O colunista Wilson Ruiz Orejuela critica o uso pelo governo colombiano do decreto de emergência econômica, argumentando que não decorre de uma crise inesperada, mas de falhas na gestão política e fiscal. Ele afirma que essa medida erode as instituições e cria incerteza jurídica. A peça, publicada em 23 de dezembro de 2025, alerta para os riscos da concentração de poder no executivo.

Em sua coluna intitulada 'Quando o governo falha, o decreto aparece', publicada em occidente.co em 23 de dezembro de 2025, Wilson Ruiz Orejuela examina a declaração de emergência econômica da Colômbia como uma medida desesperada do governo. Segundo o autor, ela não surge de um 'colapso externo ou situação imprevisível', mas de 'desordem fiscal', 'perda de confiança' e 'evidente incapacidade de construir maiorias no Congresso'.

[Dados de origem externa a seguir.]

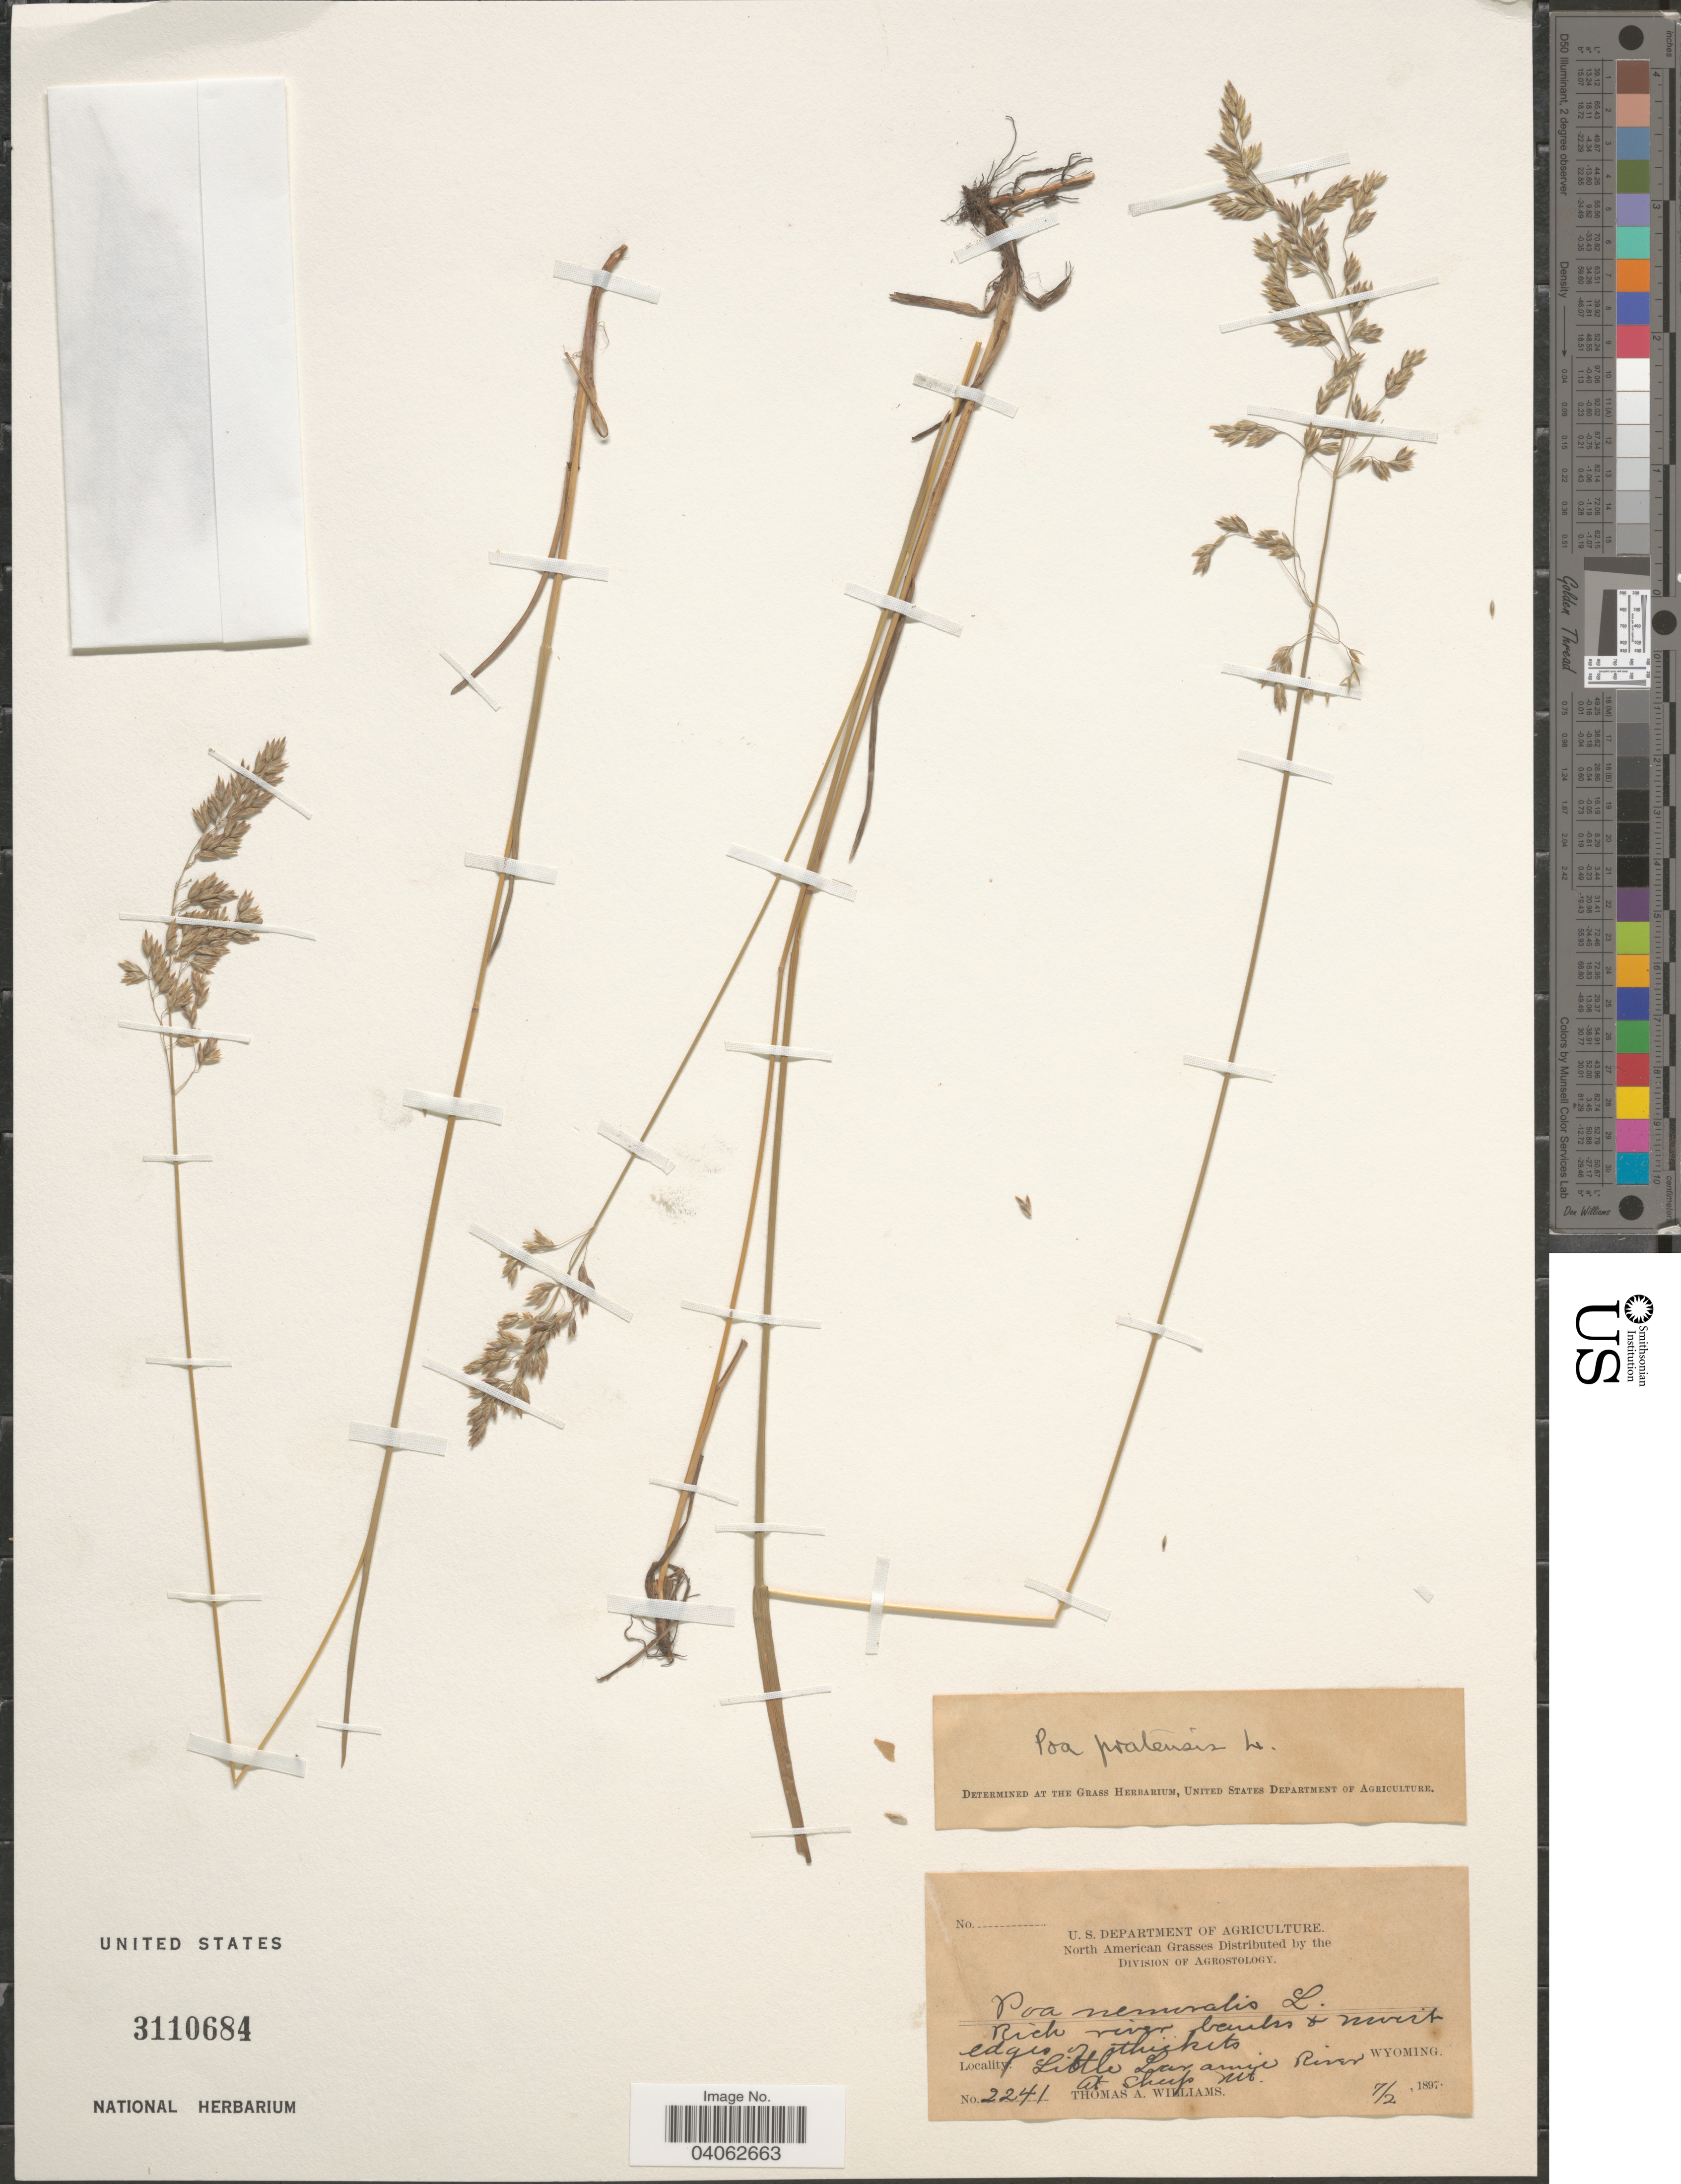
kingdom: Plantae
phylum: Tracheophyta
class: Liliopsida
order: Poales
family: Poaceae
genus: Poa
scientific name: Poa pratensis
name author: L.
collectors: T. A. Williams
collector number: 2241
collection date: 1897-07-02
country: United States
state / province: Wyoming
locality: Little Laramie River at Sheep Mt.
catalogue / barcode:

Ruiz Orejuela argumenta que o executivo recorre ao decreto porque perdeu 'direção, apoio político e capacidade de governar democraticamente'. Ele descreve o mecanismo como 'legalmente frágil', com o governo ciente de que o Tribunal Constitucional poderia anulá-lo, mas usando-o para 'forçar decisões econômicas'. Isso, diz ele, envia uma mensagem política clara e tem impacto econômico imediato.

O colunista aponta uma contradição chave: o governo reconhece problemas fiscais estruturais, mas os apresenta como uma 'urgência inesperada'. 'Ambas as afirmações não podem ser verdadeiras ao mesmo tempo', escreve, enfatizando que questões estruturais demandam reformas sérias, não medidas excepcionais. Em sua visão, essa abordagem é 'improvisação' que rompe o equilíbrio de poderes, transforma o Congresso em um 'ator decorativo' e erode o Estado de direito.

Além disso, Ruiz Orejuela alerta que cria 'incerteza jurídica, afasta investimentos' e reforça a ideia de que as regras mudam conforme a conveniência governamental. A medida não inclui 'ajuste de gastos, redução do Estado, autocrítica', mas sim 'mais impostos e mais poder concentrado' no executivo. Ele conclui que governar deve envolver 'antever, dialogar e respeitar os limites do poder', e que confundir autoridade com imposição piora os problemas fiscais em vez de resolvê-los.